The Ministry of Health and Social Services is today alerting residents to a global increase in monkeypox cases.

Monkeypox is a rare viral infection primarily spread from animals to humans. It is common in central and Western Africa. However, as of 21 May 2022, the World Health Organization (WHO) has reported 92 laboratory confirmed cases and 28 suspected cases of monkeypox in 12 of its Member States, where the virus is not usually found and in persons with no travel history to Western or Central Africa.

A notable proportion of the cases identified to date have been among men who have sex with men (MSM). Indicating that intimate contact may be fueling the spread of the virus and prompting caution particularly with new sexual partners.

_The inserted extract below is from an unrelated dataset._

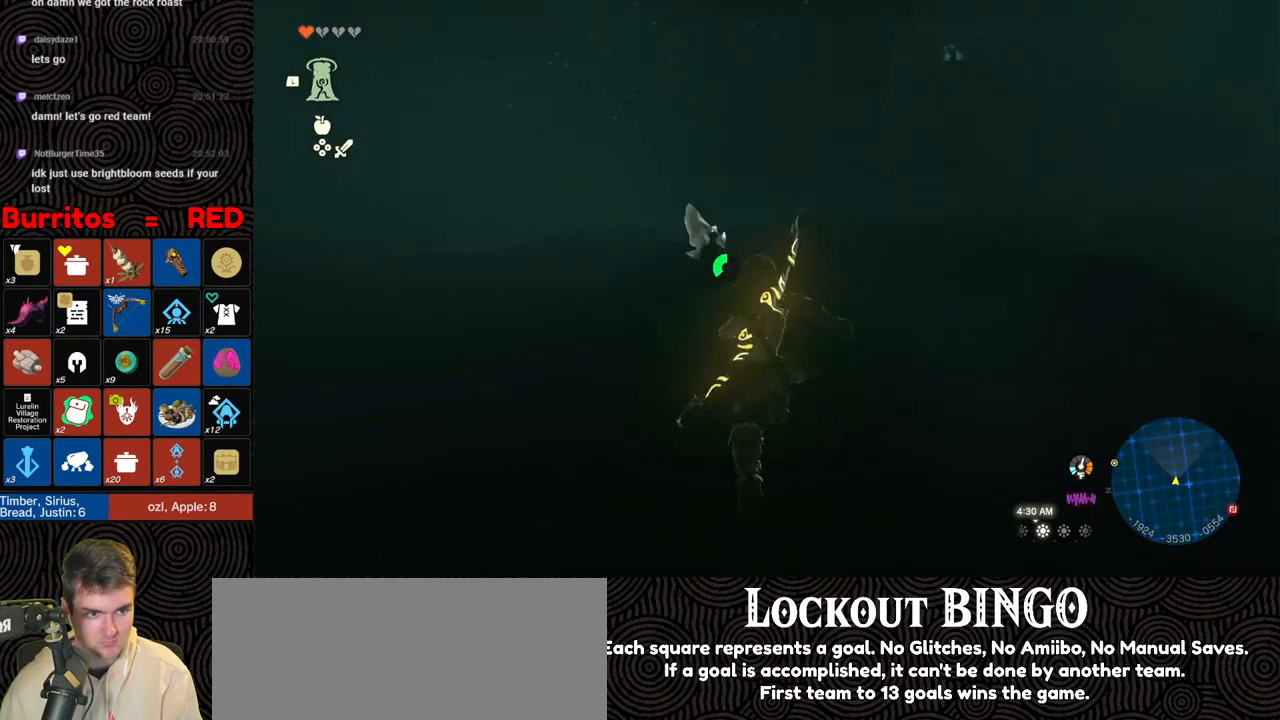
{"buttons": [], "left_stick": "up", "right_stick": "down", "events": []}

According to local health officials there are currently no reported cases in the Caribbean region and the threat level is at this time considered low. But as international travel increases to pre-COVID-19 pandemic levels, the Caribbean region, Montserrat included, faces an associated increased risk of imported cases of monkeypox.

It is in this context that the Ministry of Health is raising awareness among residents and moving to increase the capacity of the health care system to respond effectively should a case of the disease arrive on island.

Residents should familiarize themselves with the signs and symptoms as this can aid in quick identification, treatment, and containment of the illness. People with monkeypox initially develop symptoms which include exhaustion, fever, headache, backache, muscle ache, chills, and swollen lymph nodes. This is followed by a rash similar in appearance to scabies or chickenpox. The disease is generally mild, and most people will make a full recovery.

Any person experiencing an unfamiliar rash like illness should seek medical attention immediately.

The smallpox and monkeypox vaccines are useful in preventing mass outbreaks of the disease however, smallpox vaccines are no longer available in the region since the eradication of the disease in 1980 and vaccination against monkeypox is not included in our local routine
immunization programme.

The Ministry of Health is awaiting the Pan-American Health Organization’s (PAHO) immunization guidance as part of the contingency plan against monkeypox.